EXTRACT TO READ:
## BEGIN

# CI Shower tray problem



## rugbyken (Jan 16, 2006)

over the last coupe of year's i've seen many posts about cracked shower tray's and smugly thought not a problem, now it is,!! van is 13 years old ci had a couple of leak's and tracked it down to crack's around the raised squares in the tray , for a temporary fix tried drilling a small hole and injecting silicon under the damaged section , what a disaster three damaged squares lifted clear of the base .
on a previous post i'd seen what i thought of as a good idea not the one about a replacement stainless steel tray or the spray on cover, though that looked good, someone had suggested using the rubberoid flooring that they use in wet room's altro or some such though a search doesn't give anything usefull i didn't know if anyone has experience of this got 8 day's till we're away again and a 2ft hole where my shower tray should be !!!!


----------



## neilbes (Oct 16, 2006)

Try These people

linky dink


----------



## DTPCHEMICALS (Jul 24, 2006)

Usefull looking site neil
Put it in my usefull info book.
Dave p


----------



## gaspode (May 9, 2005)

Hi

Just to let the O/P know that I've moved this topic to the correct forum and changed the title in order to improve the response.


----------



## richardjames (Feb 1, 2006)

Have look at >>>shower tray<<<


----------



## neilbes (Oct 16, 2006)

Or here

linky dink


----------



## erneboy (Feb 8, 2007)

Thanks for the Speedliner links chaps, that is one to remember. I have had to replace two shower bases, that would have saved all the bother. I will know if it happens again, Alan.


----------

## END

LISTED RECORDS:

## BEGIN

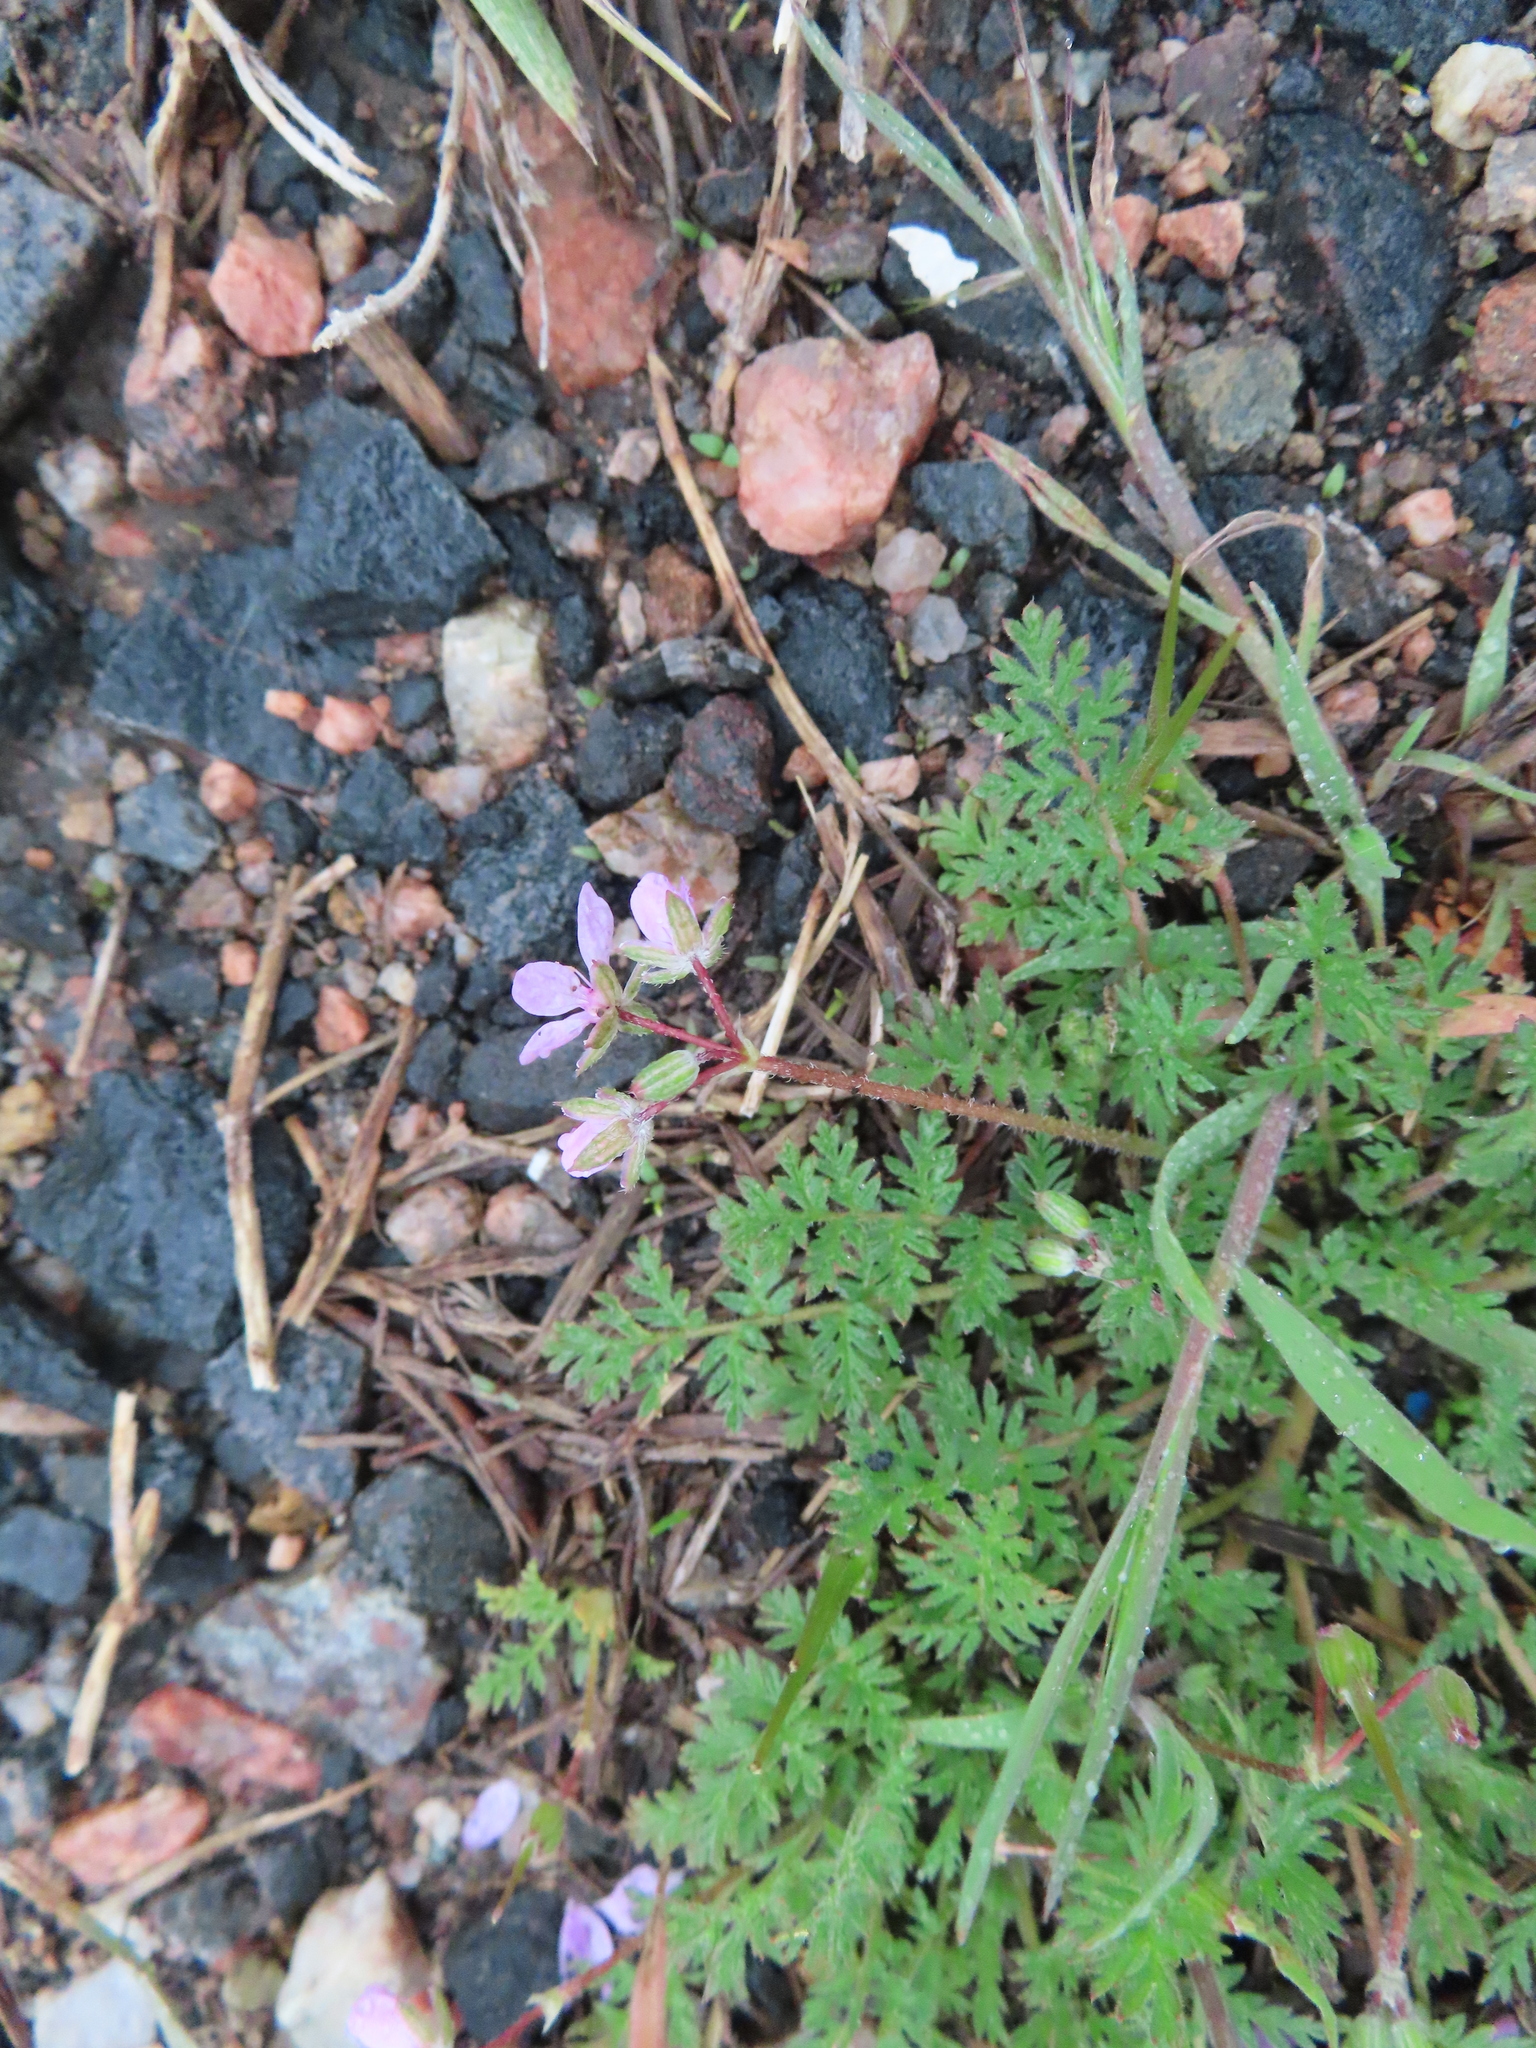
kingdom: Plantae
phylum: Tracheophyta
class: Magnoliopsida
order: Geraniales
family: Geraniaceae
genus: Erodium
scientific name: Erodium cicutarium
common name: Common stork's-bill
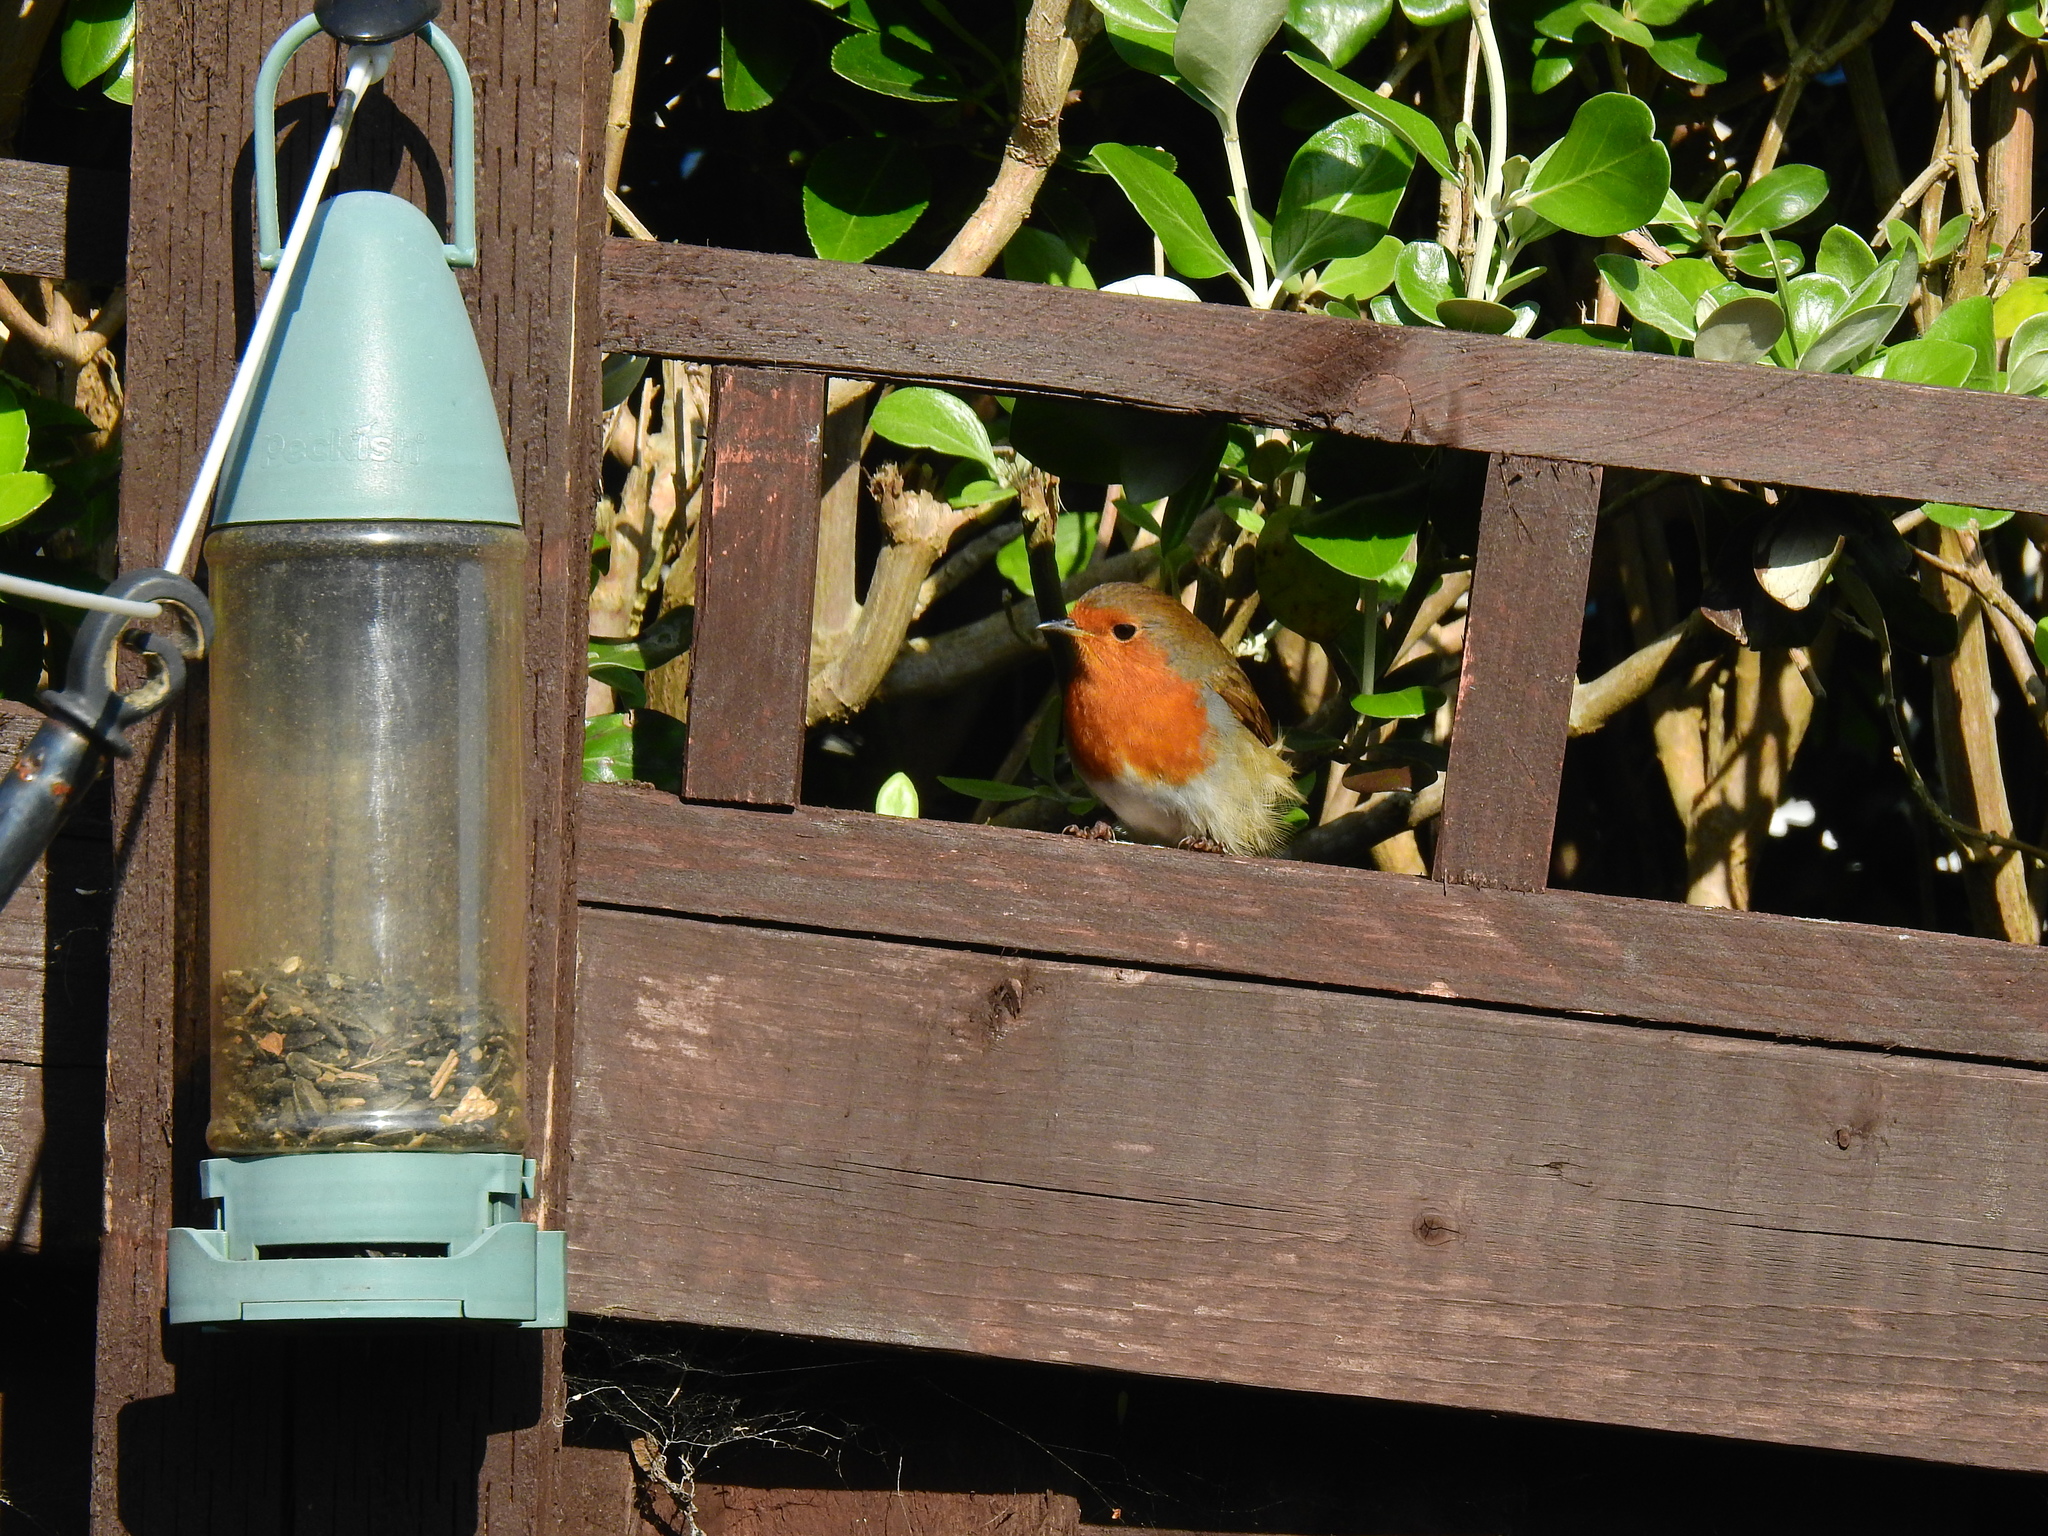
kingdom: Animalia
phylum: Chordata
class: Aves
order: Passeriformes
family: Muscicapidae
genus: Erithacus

## END

TASK GOAL: Set down the passage of the shower tray thread above, from "Thanks for the" up to and including "happens again, Alan.", without changing a word.

OUTPUT OF THE EXERCISE:
Thanks for the Speedliner links chaps, that is one to remember. I have had to replace two shower bases, that would have saved all the bother. I will know if it happens again, Alan.